Data extract ::
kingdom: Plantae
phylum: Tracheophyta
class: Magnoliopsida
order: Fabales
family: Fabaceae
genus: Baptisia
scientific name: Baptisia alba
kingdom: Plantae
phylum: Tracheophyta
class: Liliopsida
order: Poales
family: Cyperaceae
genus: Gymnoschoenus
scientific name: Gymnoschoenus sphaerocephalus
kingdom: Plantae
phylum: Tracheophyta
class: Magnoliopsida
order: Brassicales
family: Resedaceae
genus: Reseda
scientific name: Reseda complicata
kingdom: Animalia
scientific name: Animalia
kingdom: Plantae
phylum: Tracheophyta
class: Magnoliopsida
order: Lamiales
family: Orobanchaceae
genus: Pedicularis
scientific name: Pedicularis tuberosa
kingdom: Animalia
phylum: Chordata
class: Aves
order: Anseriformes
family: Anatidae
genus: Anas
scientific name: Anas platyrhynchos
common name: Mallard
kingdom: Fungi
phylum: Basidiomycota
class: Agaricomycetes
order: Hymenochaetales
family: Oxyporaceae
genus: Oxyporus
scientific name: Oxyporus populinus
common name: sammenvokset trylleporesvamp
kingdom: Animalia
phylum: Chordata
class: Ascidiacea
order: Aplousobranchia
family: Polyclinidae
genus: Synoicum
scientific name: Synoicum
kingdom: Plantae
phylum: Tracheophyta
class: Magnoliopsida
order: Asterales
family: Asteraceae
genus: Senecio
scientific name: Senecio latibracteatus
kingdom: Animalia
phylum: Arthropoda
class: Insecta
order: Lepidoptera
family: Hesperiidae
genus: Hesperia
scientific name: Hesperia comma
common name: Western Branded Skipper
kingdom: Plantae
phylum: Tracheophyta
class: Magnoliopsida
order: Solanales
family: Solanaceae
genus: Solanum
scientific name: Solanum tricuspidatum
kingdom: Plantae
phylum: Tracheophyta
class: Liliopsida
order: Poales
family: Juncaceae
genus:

Given problem :: Return every line of the data above unchanged, keeping each one in its original order.

The answer ::
kingdom: Plantae
phylum: Tracheophyta
class: Magnoliopsida
order: Fabales
family: Fabaceae
genus: Baptisia
scientific name: Baptisia alba
kingdom: Plantae
phylum: Tracheophyta
class: Liliopsida
order: Poales
family: Cyperaceae
genus: Gymnoschoenus
scientific name: Gymnoschoenus sphaerocephalus
kingdom: Plantae
phylum: Tracheophyta
class: Magnoliopsida
order: Brassicales
family: Resedaceae
genus: Reseda
scientific name: Reseda complicata
kingdom: Animalia
scientific name: Animalia
kingdom: Plantae
phylum: Tracheophyta
class: Magnoliopsida
order: Lamiales
family: Orobanchaceae
genus: Pedicularis
scientific name: Pedicularis tuberosa
kingdom: Animalia
phylum: Chordata
class: Aves
order: Anseriformes
family: Anatidae
genus: Anas
scientific name: Anas platyrhynchos
common name: Mallard
kingdom: Fungi
phylum: Basidiomycota
class: Agaricomycetes
order: Hymenochaetales
family: Oxyporaceae
genus: Oxyporus
scientific name: Oxyporus populinus
common name: sammenvokset trylleporesvamp
kingdom: Animalia
phylum: Chordata
class: Ascidiacea
order: Aplousobranchia
family: Polyclinidae
genus: Synoicum
scientific name: Synoicum
kingdom: Plantae
phylum: Tracheophyta
class: Magnoliopsida
order: Asterales
family: Asteraceae
genus: Senecio
scientific name: Senecio latibracteatus
kingdom: Animalia
phylum: Arthropoda
class: Insecta
order: Lepidoptera
family: Hesperiidae
genus: Hesperia
scientific name: Hesperia comma
common name: Western Branded Skipper
kingdom: Plantae
phylum: Tracheophyta
class: Magnoliopsida
order: Solanales
family: Solanaceae
genus: Solanum
scientific name: Solanum tricuspidatum
kingdom: Plantae
phylum: Tracheophyta
class: Liliopsida
order: Poales
family: Juncaceae
genus:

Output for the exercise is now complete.